Exercise:
Beginning with the first line, please repeat the entries exactly and end on the line that contains "### Gulp Support".

Recorded information:
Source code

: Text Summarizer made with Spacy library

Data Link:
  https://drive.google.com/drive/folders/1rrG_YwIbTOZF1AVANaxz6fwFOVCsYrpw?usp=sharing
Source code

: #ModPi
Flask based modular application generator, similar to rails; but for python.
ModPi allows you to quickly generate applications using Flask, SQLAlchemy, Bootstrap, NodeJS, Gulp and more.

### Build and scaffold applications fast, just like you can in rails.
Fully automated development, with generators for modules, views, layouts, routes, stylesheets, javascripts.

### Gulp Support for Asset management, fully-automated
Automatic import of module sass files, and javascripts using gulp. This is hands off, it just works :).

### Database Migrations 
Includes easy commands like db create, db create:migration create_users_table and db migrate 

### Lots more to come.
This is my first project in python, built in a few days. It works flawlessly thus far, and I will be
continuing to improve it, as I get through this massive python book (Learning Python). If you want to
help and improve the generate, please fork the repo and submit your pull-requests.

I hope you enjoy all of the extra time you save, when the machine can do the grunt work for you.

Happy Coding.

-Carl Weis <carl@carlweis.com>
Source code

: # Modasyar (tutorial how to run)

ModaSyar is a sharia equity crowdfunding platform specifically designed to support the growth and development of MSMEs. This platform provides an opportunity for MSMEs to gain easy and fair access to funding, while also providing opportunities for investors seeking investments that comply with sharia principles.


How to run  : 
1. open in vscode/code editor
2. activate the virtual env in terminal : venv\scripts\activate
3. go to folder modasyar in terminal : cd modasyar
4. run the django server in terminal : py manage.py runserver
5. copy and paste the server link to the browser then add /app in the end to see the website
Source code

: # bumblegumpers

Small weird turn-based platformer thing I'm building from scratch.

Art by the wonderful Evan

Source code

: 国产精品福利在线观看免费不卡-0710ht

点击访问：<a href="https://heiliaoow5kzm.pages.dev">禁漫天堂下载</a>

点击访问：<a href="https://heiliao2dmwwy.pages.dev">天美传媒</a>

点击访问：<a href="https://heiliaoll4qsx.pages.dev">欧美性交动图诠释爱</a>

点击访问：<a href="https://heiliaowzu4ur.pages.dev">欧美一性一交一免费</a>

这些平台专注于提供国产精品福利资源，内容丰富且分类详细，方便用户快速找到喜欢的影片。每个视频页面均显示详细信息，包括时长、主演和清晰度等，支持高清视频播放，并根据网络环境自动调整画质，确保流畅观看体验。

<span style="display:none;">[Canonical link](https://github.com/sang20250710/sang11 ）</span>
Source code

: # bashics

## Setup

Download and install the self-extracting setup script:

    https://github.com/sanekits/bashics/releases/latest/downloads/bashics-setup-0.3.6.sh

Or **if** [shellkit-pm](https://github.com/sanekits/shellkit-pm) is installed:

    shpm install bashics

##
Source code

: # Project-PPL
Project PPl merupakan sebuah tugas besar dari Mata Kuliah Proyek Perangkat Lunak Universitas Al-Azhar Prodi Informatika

Response to this task:
Source code

: Text Summarizer made with Spacy library

Data Link:
  https://drive.google.com/drive/folders/1rrG_YwIbTOZF1AVANaxz6fwFOVCsYrpw?usp=sharing
Source code

: #ModPi
Flask based modular application generator, similar to rails; but for python.
ModPi allows you to quickly generate applications using Flask, SQLAlchemy, Bootstrap, NodeJS, Gulp and more.

### Build and scaffold applications fast, just like you can in rails.
Fully automated development, with generators for modules, views, layouts, routes, stylesheets, javascripts.

### Gulp Support for Asset management, fully-automated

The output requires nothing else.